Minerals are essential parts of all cells. They form the major parts of the hard tissues of the body, are necessary to mucle contraction and nervous conduction, are integral parts of the organismal and cellular respiration systems, are essential to enzyme function and are necessary to the maintnance of water and acid base balance in the body. Minerals must be replaced daily as they are lost in the excreta (sweat, tears, urine, feces). Daily requirements are greater for children, pregnant women and under certain pathological conditions. Mineral requirements of the human can be roughly classified into macrominerals and micro or trace minerals based on the amounts required in the diet.
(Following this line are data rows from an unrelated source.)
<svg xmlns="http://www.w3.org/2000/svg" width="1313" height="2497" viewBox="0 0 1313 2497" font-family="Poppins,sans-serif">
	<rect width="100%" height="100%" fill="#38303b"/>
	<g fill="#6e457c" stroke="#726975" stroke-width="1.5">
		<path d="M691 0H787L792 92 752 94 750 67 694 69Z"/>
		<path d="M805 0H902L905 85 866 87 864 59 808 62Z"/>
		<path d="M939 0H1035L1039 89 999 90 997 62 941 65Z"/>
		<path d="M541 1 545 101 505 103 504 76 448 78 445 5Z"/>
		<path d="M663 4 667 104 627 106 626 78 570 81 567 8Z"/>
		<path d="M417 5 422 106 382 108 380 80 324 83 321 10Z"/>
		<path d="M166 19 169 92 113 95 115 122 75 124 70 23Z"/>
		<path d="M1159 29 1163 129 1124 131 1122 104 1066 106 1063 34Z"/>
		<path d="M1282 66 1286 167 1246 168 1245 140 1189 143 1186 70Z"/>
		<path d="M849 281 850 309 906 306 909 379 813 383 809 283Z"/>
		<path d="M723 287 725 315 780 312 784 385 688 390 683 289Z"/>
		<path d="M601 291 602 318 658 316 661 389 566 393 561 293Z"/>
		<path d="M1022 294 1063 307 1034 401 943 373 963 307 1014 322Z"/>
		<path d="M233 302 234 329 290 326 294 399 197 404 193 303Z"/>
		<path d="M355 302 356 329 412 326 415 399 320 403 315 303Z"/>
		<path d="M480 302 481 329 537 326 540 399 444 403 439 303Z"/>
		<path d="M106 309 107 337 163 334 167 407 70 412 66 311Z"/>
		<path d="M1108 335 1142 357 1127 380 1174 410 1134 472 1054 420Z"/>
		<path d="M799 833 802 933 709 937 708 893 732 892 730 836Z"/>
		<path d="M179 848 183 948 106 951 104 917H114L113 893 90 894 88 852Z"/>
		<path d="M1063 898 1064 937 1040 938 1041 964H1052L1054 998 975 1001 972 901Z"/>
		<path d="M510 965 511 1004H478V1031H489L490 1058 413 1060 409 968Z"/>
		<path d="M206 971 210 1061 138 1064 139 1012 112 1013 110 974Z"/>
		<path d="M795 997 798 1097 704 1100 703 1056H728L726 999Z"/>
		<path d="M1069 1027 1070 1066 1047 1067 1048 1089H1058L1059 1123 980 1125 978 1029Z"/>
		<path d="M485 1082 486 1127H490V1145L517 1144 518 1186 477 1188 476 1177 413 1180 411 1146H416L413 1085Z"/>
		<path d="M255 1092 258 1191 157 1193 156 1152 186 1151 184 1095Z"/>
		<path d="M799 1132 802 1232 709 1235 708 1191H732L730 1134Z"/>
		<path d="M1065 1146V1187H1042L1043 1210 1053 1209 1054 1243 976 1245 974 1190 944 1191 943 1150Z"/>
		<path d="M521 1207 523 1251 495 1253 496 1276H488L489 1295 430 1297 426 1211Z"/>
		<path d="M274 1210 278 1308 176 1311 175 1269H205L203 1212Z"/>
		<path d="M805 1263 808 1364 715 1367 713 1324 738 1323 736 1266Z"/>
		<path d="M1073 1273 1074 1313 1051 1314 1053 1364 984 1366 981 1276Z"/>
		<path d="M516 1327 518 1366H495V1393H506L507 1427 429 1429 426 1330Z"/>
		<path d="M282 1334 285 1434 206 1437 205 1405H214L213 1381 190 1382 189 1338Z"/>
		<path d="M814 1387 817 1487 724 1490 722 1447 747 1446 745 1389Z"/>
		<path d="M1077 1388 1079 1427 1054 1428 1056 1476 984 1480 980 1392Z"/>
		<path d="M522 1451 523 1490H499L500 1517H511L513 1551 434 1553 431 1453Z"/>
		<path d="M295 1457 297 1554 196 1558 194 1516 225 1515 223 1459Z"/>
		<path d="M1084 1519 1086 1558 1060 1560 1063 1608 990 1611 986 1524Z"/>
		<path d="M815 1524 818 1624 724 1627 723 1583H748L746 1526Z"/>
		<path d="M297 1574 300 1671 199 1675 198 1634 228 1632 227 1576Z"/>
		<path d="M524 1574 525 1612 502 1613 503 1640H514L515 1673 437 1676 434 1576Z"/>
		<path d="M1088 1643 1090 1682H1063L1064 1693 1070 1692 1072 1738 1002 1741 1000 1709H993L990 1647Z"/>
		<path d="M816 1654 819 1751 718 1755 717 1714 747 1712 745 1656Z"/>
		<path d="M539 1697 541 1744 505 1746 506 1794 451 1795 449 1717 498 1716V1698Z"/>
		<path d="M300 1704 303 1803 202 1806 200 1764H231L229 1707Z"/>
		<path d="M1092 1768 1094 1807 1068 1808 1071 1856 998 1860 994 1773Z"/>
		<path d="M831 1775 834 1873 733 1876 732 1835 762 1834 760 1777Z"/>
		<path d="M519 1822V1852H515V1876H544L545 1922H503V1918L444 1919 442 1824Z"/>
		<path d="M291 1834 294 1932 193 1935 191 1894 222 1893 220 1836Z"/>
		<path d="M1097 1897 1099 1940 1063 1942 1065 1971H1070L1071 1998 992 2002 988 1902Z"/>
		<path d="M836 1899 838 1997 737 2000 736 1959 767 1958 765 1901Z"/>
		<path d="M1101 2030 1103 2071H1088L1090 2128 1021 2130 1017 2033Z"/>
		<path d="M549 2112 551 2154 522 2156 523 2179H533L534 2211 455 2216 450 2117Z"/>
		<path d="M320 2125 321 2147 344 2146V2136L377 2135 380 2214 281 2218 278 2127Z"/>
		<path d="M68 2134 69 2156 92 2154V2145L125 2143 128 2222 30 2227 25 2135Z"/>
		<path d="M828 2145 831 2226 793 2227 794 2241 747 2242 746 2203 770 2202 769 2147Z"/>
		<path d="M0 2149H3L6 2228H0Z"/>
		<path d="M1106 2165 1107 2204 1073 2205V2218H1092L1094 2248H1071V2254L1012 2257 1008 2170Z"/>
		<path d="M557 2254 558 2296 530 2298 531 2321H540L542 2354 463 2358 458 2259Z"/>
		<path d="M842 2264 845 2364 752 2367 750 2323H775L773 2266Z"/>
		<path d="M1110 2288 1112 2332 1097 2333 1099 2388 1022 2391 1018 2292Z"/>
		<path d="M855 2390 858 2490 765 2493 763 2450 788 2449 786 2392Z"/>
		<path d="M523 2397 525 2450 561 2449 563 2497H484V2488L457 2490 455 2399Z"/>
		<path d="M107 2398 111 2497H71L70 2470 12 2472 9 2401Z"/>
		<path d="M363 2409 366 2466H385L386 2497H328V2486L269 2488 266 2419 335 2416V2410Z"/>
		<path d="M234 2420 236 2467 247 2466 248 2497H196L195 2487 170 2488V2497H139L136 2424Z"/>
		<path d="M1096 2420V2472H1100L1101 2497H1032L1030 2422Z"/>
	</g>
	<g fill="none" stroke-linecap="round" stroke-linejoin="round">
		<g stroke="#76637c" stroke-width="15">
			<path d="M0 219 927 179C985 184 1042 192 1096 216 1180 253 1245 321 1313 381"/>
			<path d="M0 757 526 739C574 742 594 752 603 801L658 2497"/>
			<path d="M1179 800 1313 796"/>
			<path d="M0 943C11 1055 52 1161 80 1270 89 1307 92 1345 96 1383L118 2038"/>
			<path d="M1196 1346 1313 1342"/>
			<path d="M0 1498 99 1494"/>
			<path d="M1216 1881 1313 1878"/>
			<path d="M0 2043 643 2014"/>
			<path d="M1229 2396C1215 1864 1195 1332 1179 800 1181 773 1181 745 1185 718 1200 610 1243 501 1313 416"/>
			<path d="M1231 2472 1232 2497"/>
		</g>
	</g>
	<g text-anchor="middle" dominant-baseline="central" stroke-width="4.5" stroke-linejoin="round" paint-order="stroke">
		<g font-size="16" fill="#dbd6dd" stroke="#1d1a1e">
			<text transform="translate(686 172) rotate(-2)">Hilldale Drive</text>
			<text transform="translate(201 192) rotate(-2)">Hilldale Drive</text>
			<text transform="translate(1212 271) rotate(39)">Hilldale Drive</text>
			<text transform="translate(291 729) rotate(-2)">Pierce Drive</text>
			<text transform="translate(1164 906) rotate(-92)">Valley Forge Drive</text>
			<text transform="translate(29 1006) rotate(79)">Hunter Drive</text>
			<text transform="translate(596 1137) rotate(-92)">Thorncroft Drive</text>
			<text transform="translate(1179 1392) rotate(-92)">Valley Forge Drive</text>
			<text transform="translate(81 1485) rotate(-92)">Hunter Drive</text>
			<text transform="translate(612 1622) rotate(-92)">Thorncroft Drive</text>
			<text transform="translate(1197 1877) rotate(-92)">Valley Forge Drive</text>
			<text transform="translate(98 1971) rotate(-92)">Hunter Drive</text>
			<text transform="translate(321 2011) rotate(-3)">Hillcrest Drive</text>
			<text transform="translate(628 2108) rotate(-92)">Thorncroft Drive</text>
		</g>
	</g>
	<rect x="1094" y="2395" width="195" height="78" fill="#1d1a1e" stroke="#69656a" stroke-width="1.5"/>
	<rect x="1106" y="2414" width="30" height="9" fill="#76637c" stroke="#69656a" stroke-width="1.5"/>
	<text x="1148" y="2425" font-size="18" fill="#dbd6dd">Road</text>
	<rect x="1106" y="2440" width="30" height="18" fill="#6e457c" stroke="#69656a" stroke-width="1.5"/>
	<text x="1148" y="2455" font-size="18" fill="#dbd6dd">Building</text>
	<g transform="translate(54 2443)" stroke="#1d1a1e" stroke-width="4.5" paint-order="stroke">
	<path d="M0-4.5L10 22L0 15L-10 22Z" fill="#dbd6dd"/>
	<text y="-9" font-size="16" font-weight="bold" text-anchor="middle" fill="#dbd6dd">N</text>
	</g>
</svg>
Recommended dietary allowances (RDA) were designed by the National Academy of Sciences in 1941 for the War Department as a guide to feeding US soldiers. The basic concept of the RDA has remained the same for the last 50 years and has been simply to prevent deficiencies of essential nutrients. The RDAs are sometimes changed after periodic evaluations. The changes may reflect the identification of specific requirements for certain subgroups of the population. The RDAs are translated by the Food and Drug Administration into a USRDA for use on food and vitamin labels. The USRDAs are based on RDAs that are revised to meet the requirements of teenage boys because their needs are the highest of any population group. As with the RDAs, USRDAs reflect the needs of given subgroups such as women or the elderly, which have different nutritional needs. Furthermore, current studies are identifying nutrients’ roles in decreasing the risk of developing chronic diseases, for example certain cancers or heart disease, and the quantities required for these activities may be different from the RDAs and USRDAs. Therefore, the doses recommended for different purposes and populations may vary, but due to the potential for toxicity of some vitamins at high doses, the USRDA (listed on vitamin bottles) is generally safe and effective. The RDA chart summarizes amounts recommended for subpopulations. Charts are available elsewhere that list the RDA for other subgroups of the population.